What really irks Greenpeace, said Steele, is that the DEA keeps granting Eskom extensions to comply with the MES, yet the high level of pollution is killing people.
According to research commissioned by Greenpeace in 2014, the non-compliance of Eskom’s coal-fired power plants with the MES “would allow Eskom to emit an estimated 28,000,000 tonnes of excess SO2, 2,900,000 tonnes of NOx, 560,000 tonnes of PM10 [particular matter] and 210 tonnes of toxic mercury over the remaining life of the power plants.
“The excess emissions are projected to cause approximately 20,000 premature deaths, over the remaining life of the power plants. This includes approximately 1,600 deaths of young children. These deaths will be avoided if Eskom’s applications are rejected and full compliance with the MES is required,” according to the report.
More recent research, by UK-based air quality and health expert Dr Mike Holland, revealed in 2017 that the deaths of more than 2200 people every year, and thousands of cases of bronchitis and asthma, could be attributed to the emissions of only one pollutant from Eskom’s stations (PM2.5), costing South Africa more than R33-billion, through hospital admissions and lost working days.
End in sight
However, there is an end in sight to the rolling postponements of MES compliance – but only in six-and-a-half to 12 years’ time. The Department announced in a Government Gazette on 31 October that existing plants (which include Medupi and Kusile) would be allowed only one five-year postponement for the standards to be introduced in 2020.

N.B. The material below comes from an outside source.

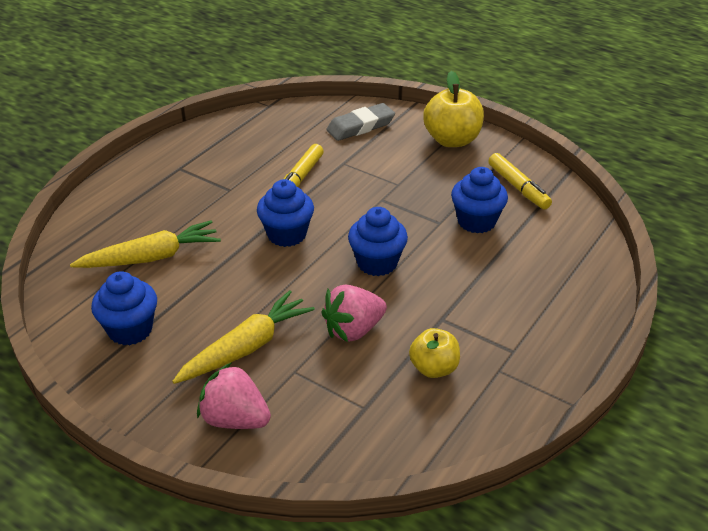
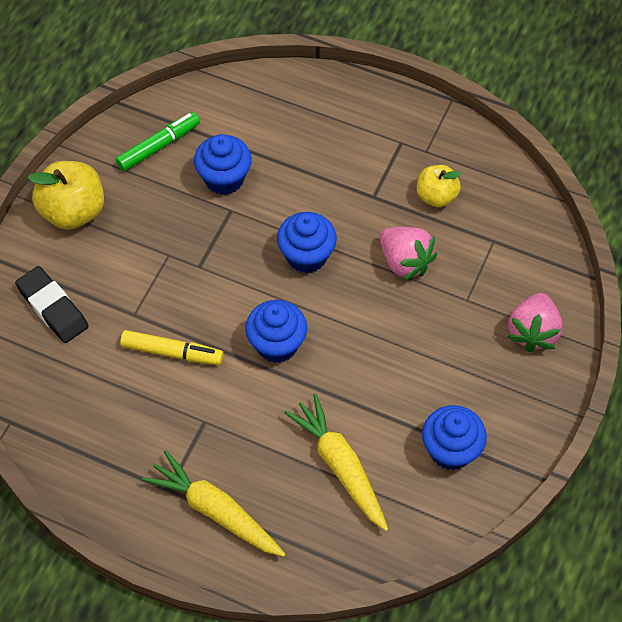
camera: 100 degrees left, 20 degrees up
(246, 347) = (448, 343): yellow carrot -> yellow carrot (215, 511)
(360, 126) = (52, 308): grey eraser -> black eraser
(518, 187) = (159, 146): yellow marker -> green marker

The effect of this is that all power stations have until 2025 to become compliant. If they want an exemption, they have to apply for one by 31 March 2019. These “once-off suspensions” of compliance are only applicable to plants that will be decommissioned by 31 March 2030. According to Eskom, seven power stations will be closed down by 2030.

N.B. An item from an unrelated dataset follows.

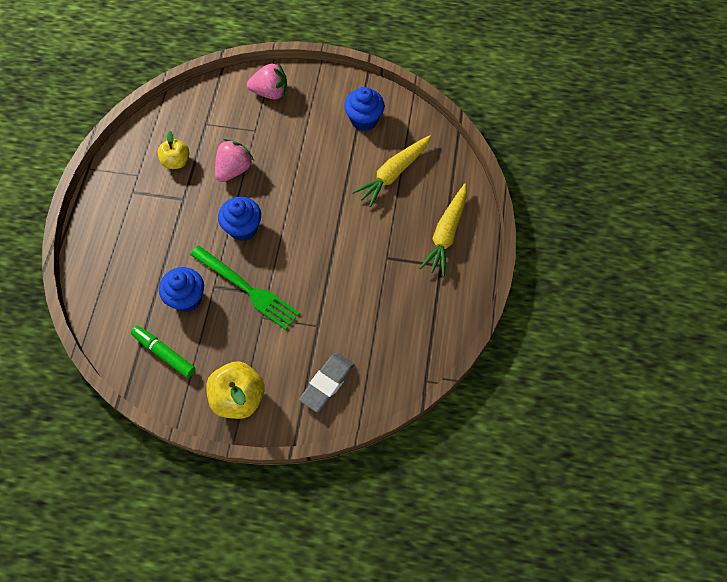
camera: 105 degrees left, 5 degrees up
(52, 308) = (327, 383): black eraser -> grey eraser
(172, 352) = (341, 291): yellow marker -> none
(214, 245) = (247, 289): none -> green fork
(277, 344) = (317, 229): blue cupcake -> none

While Hugo welcomed an end to rolling postponements, both the Centre and Greenpeace said that the pace of reducing air pollution is way too slow.
Greenpeace Africa recently released a report based on satellite images from June to August, which shows that Mpumalanga “is the world’s largest nitrogen dioxide (NO2) air pollution hot spot”.
Addressing the parliamentary committee, Professor Rebecca Garland from the Council for Scientific and Industrial Research (CSIR) agreed that there was a pollution “hot spot” over Mpumalanga but said that satellite imagery did not capture the air quality “on the ground”.
“Ground-level measures of NO2 do not show a hot spot regularly,” said Garland, who added that the level of NO2 in the air was influenced by seasons and altitude and traffic.
‘Piece of propaganda’
But North West University’s Professor Harold Annegarn, called as an independent expert by the Department although most of his research work has been for Eskom, dismissed the Greenpeace report as “a piece of propaganda” that was “scientifically flawed and should be rejected”.
“Emissions are not exposures. This is a fatal flaw and a jump in logic,” said Annegarn, who asserted that the Department was addressing air pollution in a responsible manner.
But most MPs felt that the experts were downplaying the serious air pollution in Mpumalanga, which DA MP Ross Purdon described as a “national disaster”.
“Eskom is in trouble and emissions are not high on its list of priorities,” said Purdon.
“I get that Eskom is important for the economy, but when are we going to stop granting extensions? We are never going to reach our goals,” said Johanna Steenkamp, also from the DA.
The DEA’s Senene assured MPs that “new plants must be compliant and can’t apply for extensions” and that “there are now firm and clear deadlines”.
At the beginning of this month, the World Health Organisation (WHO) held its first ever conference on air pollution, which it called the “new tobacco”, blaming it for an estimated seven million deaths a year.
“More than half of all pneumonia deaths in children under five years of age are caused by air pollution. Furthermore, this early life exposure is associated with an increased risk for many chronic diseases,” said the WHO at the end of its conference.